Carolyn Hax: Partner unable to move on from past, even after parent’s passing


Adapted from an online discussion.

Hi Carolyn: My spouse is currently facing challenging circumstances, including the sudden terminal illness and subsequent death of a parent, as well as another parent dealing with a long-term but non-terminal illness. We both have professional jobs and three young children. My spouse’s job is more high-pressure than mine, and we have always had a division of labor where I take on more household work.

During the past few weeks, I have taken on all the household responsibilities completely, allowing my spouse to focus on their needs and the impending loss. I have been trying to follow your advice of seeking support from others, but due to being busy and physically isolated, I have been handling everything alone without anyone to confide in.

Here is my dilemma: My spouse keeps rehashing the same “coulda, woulda, shouldas” over and over again. I am feeling exhausted and my patience is wearing thin. How can I communicate to my spouse that I want to support them, but constantly revisiting the same issue with the same sad circumstances, multiple times a day, is becoming too much for me?

— Coulda Woulda Shoulda

Coulda Woulda Shoulda: Your spouse can seek support from external sources as well, such as counseling or a grief support group. It might be beneficial for them to pursue both options, as grief support groups are often more accessible and can be arranged proactively while waiting for individual therapy.

You can use the following script to initiate this conversation: “You have been through unimaginable experiences, and I want to continue supporting you. However, I am concerned that you are becoming trapped in a cycle, and I am not qualified to help you break free from it. With your permission, I would like to help you find a grief support group.” See if they are open to this suggestion. If not, assert that it is important and consider outsourcing any household tasks that you can afford to.

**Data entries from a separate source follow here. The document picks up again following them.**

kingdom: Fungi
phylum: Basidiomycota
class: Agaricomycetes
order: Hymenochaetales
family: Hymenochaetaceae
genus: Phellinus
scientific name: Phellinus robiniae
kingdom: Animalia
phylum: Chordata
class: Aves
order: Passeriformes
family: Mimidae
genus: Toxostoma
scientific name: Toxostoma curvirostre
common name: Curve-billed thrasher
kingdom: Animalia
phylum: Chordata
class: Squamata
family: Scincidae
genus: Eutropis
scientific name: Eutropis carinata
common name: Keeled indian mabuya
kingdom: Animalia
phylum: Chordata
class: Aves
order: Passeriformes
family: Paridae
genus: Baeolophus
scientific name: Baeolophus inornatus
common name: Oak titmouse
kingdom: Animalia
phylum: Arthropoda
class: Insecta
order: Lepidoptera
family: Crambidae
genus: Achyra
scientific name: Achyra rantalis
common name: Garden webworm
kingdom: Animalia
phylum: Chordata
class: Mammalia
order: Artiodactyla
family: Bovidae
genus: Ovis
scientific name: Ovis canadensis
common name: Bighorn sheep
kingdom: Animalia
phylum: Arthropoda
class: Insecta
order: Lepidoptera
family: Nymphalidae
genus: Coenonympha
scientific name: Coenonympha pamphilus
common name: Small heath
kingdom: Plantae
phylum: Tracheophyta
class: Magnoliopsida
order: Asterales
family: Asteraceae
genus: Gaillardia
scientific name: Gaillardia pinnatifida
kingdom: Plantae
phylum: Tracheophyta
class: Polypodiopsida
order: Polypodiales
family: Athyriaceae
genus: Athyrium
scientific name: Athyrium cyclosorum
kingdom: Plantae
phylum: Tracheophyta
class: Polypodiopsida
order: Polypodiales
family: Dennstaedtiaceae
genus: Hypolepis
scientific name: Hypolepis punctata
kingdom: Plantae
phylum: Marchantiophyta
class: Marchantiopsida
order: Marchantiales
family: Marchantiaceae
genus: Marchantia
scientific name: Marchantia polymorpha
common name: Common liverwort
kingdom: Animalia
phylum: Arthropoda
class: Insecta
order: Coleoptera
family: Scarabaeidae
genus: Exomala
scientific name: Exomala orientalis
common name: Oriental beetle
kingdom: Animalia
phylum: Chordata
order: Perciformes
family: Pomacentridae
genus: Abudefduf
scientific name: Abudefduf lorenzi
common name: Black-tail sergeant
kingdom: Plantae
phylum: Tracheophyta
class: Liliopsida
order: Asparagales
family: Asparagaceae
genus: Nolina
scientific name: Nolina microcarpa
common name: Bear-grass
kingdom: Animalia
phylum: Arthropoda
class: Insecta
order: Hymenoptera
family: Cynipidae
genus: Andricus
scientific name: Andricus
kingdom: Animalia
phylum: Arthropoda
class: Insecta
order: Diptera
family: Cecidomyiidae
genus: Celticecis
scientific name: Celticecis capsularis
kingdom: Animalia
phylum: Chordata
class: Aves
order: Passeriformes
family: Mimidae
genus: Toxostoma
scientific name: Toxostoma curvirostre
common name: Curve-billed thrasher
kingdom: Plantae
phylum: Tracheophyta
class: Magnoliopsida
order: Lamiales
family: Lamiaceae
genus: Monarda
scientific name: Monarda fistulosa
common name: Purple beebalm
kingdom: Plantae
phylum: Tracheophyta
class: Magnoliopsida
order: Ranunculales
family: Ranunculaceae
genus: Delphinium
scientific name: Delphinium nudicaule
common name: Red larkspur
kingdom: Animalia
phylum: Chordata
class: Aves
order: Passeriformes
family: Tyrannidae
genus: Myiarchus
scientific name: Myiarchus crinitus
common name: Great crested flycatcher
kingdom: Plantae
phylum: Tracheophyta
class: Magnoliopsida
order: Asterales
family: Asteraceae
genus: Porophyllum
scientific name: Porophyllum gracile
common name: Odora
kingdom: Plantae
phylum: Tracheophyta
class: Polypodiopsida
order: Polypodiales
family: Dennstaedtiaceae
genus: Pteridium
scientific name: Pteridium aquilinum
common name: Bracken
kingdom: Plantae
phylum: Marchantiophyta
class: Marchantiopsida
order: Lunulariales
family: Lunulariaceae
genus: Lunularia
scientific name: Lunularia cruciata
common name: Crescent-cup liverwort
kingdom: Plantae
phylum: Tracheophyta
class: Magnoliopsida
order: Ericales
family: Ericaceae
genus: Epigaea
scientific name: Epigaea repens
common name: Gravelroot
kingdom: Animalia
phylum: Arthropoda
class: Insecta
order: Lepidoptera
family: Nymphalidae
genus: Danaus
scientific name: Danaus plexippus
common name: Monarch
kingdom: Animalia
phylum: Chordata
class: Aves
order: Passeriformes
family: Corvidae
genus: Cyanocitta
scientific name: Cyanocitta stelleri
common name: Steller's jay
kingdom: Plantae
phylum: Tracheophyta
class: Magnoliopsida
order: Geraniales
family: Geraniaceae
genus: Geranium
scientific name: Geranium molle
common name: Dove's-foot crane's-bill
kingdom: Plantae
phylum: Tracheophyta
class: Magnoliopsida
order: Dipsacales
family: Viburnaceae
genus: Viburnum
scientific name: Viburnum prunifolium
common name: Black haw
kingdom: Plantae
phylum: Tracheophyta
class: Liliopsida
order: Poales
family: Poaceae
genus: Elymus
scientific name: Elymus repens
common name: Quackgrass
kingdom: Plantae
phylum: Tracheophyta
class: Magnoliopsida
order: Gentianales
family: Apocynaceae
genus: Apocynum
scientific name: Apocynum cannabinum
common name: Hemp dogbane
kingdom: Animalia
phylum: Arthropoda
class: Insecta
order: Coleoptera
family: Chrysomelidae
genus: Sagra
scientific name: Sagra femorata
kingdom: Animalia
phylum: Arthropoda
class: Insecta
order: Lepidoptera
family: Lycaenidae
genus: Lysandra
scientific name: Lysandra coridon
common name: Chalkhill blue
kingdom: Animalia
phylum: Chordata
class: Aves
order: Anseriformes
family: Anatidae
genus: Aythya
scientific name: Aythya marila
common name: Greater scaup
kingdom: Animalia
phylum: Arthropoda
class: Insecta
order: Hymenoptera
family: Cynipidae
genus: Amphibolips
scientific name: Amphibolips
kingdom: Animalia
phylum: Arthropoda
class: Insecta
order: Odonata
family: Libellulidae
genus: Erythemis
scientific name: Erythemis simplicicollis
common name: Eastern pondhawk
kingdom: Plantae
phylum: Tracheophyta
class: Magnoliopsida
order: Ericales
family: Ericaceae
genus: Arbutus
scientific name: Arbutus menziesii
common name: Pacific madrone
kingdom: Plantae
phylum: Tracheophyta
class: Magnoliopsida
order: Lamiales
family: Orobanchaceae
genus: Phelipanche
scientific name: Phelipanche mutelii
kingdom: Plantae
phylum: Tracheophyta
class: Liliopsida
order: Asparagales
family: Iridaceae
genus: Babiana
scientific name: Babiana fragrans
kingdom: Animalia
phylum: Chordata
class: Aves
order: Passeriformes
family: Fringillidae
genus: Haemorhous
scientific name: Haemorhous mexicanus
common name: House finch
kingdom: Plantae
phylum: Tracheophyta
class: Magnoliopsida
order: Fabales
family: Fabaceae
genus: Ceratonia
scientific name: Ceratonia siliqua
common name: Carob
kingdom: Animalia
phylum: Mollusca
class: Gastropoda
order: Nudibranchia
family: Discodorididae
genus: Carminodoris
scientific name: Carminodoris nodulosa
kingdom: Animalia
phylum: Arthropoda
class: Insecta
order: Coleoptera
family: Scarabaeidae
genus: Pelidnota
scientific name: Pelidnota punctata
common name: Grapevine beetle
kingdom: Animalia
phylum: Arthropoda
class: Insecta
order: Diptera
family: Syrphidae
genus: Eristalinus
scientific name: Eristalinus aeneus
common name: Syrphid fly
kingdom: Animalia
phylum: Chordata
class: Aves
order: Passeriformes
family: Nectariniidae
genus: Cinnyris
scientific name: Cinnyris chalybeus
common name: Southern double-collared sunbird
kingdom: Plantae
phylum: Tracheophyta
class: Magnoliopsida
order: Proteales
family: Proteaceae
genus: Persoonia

Additionally, please prioritize taking care of yourself. You are shouldering a significant burden for an unknown duration. Whether it’s self-care, yoga/meditation, exercise, therapy, or any other method, do not hesitate to seek assistance, and if needed, arrange for childcare to ensure that you can devote time to your own well-being. Your family deserves to have one stable and healthy parent at all times.

It’s possible that completely removing all daily responsibilities is not helping. Uninterrupted time to focus on loss may not necessarily be beneficial. The routine of daily life often grounds us and propels us forward, even in the face of grief and loss.

As someone who lost an elderly parent about 18 months ago, I can sympathize with the “coulda, woulda, shouldas” that occasionally resurface. Logically, I know there was nothing more I could have done, and most days I am at peace with that. However, certain triggers bring back memories and make me wonder if I could have done something differently.

A friend who is also a therapist assured me that this is a normal part of the grieving process. So it is important to recognize that your partner’s behavior is not unusual and that they are going through a grieving process. Therapy may indeed be beneficial in helping them navigate through this.

In addition to Carolyn’s advice, it may be worth considering whether other forms of support would be helpful for both you and your children. While these are your spouse’s parents, they are also grandparents to your children and in-laws to your spouse. Therefore, it might be beneficial to address the entire family’s grief and explore ways to cope with it.